Perhaps he would drift down to Malaysia, or the tides might carry him to Thailand, where, if he avoided pirates, he could seek one of the refugee shelters, and then go on to America. He had heard that many refugees spent years trying to leave the camps, but they would take him to America once he showed them his proof. Phong was certain of this.
The screaming changed his mind. It carried across the water as clear as a temple gong. It was a woman, crying out for mercy.
"Khoung! Khoung!"
Others took up her cry. Phong looked up.
A boat wallowed, riding low in the water. Seawater slopped onto its deck. Phong had only to see that to know it was overburdened with cargo. Human cargo. Men, women, and children lined the gunwales. Some had begun jumping into the water.
A fast boat was bearing down on the first craft. It too ran with its decks full. But those decks were filled with men. They brandished pistols, bolt-action rifles, clawhammers, and spiked hardwood clubs.
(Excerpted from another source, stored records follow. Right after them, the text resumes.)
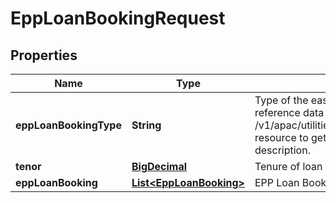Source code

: # EppLoanBookingRequest

## Properties
Name | Type | Description | Notes
------------ | ------------- | ------------- | -------------
**eppLoanBookingType** | **String** | Type of the easy payment plan loan booking.This is a reference data field. Please use /v1/apac/utilities/referenceData/{eppLoanBookingType} resource to get possible value of this field with description. | 
**tenor** | [**BigDecimal**](BigDecimal.md) | Tenure of loan in months. | 
**eppLoanBooking** | [**List&lt;EppLoanBooking&gt;**](EppLoanBooking.md) | EPP Loan Booking Pre-process | 
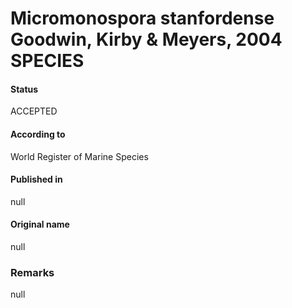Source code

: # Micromonospora stanfordense Goodwin, Kirby & Meyers, 2004 SPECIES

#### Status
ACCEPTED

#### According to
World Register of Marine Species

#### Published in
null

#### Original name
null

### Remarks
null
Saffron bands were tied over their brown foreheads.
Thai pirates. The scourge of the South China Sea. The fast boat came alongside the weaker one, bumped it once with truck-tire fenders, and the two crafts were quickly and expertly lashed together. The pirates descended like raging locusts.
They clubbed, shot, and stabbed the men and the children. The old women were thrown overboard. The younger ones were beaten and pitched over to the pirate ship to be hastily shoved below.